A member of the Australian research team which made a breakthrough result in teleportation in June is now helping Australia lead the world in new computer technologies.
Dr Tim Ralph is one of seven researchers who will share in $500,000 worth of UQ Foundation Research Excellence Awards at a UQ Centre function, St Lucia, on September 26.
Dr Ralph and his colleagues in the Australian Research Council (ARC) Special Research Centre (SRC) for Quantum Computer Technology at UQ are at the cutting edge in developing the next generation of computers, quantum computers, using particles of light instead of silicon chips.
Quantum computers offer a solution to the “brick wall” confronting scientists in their drive towards ever-smaller chips.
Current technology is thought to run into fundamental physical barriers (size and cost) around the year 2010. Researchers are looking at a way forward by building computers at the level of single atoms and single electrons, using quantum physics rather than everyday physics and electronics.
By exploiting properties of quantum information, quantum computers make many attempts to solve hard problems at the same time, allowing calculations in a matter of seconds which now take weeks to achieve.
Dr Ralph said laser light was used commercially to encode, communicate and store information. Under high-precision conditions, single light particles, called photons, could be isolated.
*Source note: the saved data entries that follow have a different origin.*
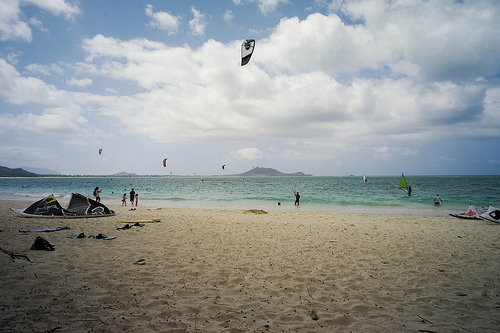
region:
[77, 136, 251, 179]
several kites in the distance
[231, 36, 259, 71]
blue and white kite in the sky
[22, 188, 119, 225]
black tent set up on beach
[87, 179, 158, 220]
group of people on the beach near a tent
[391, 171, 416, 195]
yellow sail in the water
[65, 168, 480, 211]
blue green ocean water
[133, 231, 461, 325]
white sandy beach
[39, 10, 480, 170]
blue sky with white clouds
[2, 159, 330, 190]
mountains in the distance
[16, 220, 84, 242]
blue surfboard laying in sand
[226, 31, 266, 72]
a kite in the sky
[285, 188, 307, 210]
a person in the water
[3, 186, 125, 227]
a tent on the beach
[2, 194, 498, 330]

“Elementary particles such as photons obey the laws of quantum mechanics and as a result behave very differently from everyday objects,” he said. “If information is encoded on single photons (or small groups of them), it too acquires very different, and potentially useful properties.
“Experiments with light designed to exploit these properties are under way at The University of Queensland. The project to be funded by the research excellence award aims to map out the medium-term directions of these experiments.
“This research is part of a large, multi-disciplined international effort to harness the power of quantum information, which is expected to be a major technology in the future. We expect the research to produce clear experimental strategies for our optical approach.”
The quantum computation project has links to other highly innovative projects in which Dr Ralph is involved, including cryptopgraphy and teleportation. He invented a scheme for quantum cryptography with continuous variables at a time when other world experts doubted this would be possible.
Dr Ralph and colleagues at ANU in June announced they had developed high-quality prototypes for the concept of teleportation. Teleportation is the disembodiment of an object in one location and reconstruction in a different location in a split second, a concept familiar to Star Trek viewers, though in these experiments it is particles of light which are moved, not people. The project has applications in quantum computers, cryptography (coding) and communications technology.
This type of technology may dramatically increase the speed and quantity of information that can be transferred via fibre optics. It may also ensure the absolute security of encrypted information and enable quantum computers, which use the flow of light rather than electrons, to operate. A teleporter is a basic requirement for quantum computers, to transfer information from one place to another.
Dr Ralph said the importance of the new quantum computer project was its placement at the edge of new theoretical ideas, while simultaneously being placed at the “coal face”, due to the immediate applicability of these ideas to experiments.
Dr Ralph is the Program Manager for Quantum Optics in the SRC for Quantum Computer Technology, as well as an ARC Queen Elizabeth II Fellow in UQ’s Physics Department.
An ANU PhD graduate, he is a prolific author of two book chapters, 60 articles in refereed scientific journals, 21 refereed conference proceedings, two provisional patents and one international patent. His articles feature heavily in international citation indexes and his projects have attracted more than $3 million in competitive research grants in the past six years.